**PROBLEM STATEMENT**
Please return each entry that follows exactly as written, and keep the pictures out.

**MATERIAL PROVIDED**
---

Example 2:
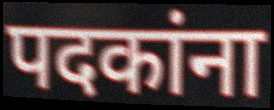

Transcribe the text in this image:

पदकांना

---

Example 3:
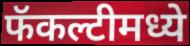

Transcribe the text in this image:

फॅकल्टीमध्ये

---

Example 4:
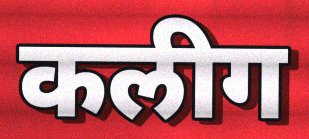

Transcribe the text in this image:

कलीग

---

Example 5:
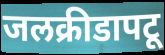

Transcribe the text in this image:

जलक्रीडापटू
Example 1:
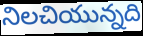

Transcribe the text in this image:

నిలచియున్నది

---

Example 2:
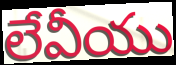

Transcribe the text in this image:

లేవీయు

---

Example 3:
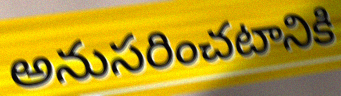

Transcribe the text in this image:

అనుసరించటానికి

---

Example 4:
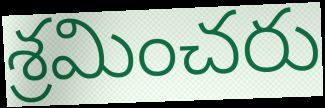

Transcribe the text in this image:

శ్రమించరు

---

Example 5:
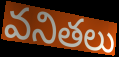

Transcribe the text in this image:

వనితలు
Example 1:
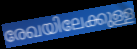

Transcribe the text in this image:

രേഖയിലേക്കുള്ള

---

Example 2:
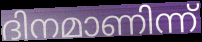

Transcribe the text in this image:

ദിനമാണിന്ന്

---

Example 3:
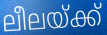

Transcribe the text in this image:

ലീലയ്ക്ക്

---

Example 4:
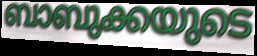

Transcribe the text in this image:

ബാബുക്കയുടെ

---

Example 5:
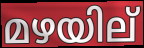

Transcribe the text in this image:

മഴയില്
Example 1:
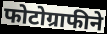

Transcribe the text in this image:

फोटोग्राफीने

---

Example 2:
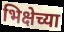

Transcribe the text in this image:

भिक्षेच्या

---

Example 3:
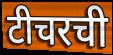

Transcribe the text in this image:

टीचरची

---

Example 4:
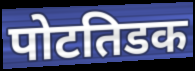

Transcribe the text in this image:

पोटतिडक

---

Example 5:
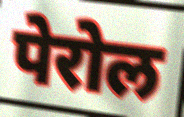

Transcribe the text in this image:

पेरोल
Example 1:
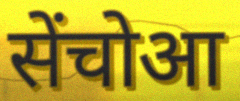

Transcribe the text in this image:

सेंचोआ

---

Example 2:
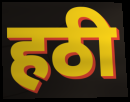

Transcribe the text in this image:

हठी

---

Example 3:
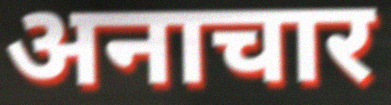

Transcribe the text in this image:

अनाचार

**RESULT BELOW**
---

Example 2:

Transcribe the text in this image:

पदकांना

---

Example 3:

Transcribe the text in this image:

फॅकल्टीमध्ये

---

Example 4:

Transcribe the text in this image:

कलीग

---

Example 5:

Transcribe the text in this image:

जलक्रीडापटू
Example 1:

Transcribe the text in this image:

నిలచియున్నది

---

Example 2:

Transcribe the text in this image:

లేవీయు

---

Example 3:

Transcribe the text in this image:

అనుసరించటానికి

---

Example 4:

Transcribe the text in this image:

శ్రమించరు

---

Example 5:

Transcribe the text in this image:

వనితలు
Example 1:

Transcribe the text in this image:

രേഖയിലേക്കുള്ള

---

Example 2:

Transcribe the text in this image:

ദിനമാണിന്ന്

---

Example 3:

Transcribe the text in this image:

ലീലയ്ക്ക്

---

Example 4:

Transcribe the text in this image:

ബാബുക്കയുടെ

---

Example 5:

Transcribe the text in this image:

മഴയില്
Example 1:

Transcribe the text in this image:

फोटोग्राफीने

---

Example 2:

Transcribe the text in this image:

भिक्षेच्या

---

Example 3:

Transcribe the text in this image:

टीचरची

---

Example 4:

Transcribe the text in this image:

पोटतिडक

---

Example 5:

Transcribe the text in this image:

पेरोल
Example 1:

Transcribe the text in this image:

सेंचोआ

---

Example 2:

Transcribe the text in this image:

हठी

---

Example 3:

Transcribe the text in this image:

अनाचार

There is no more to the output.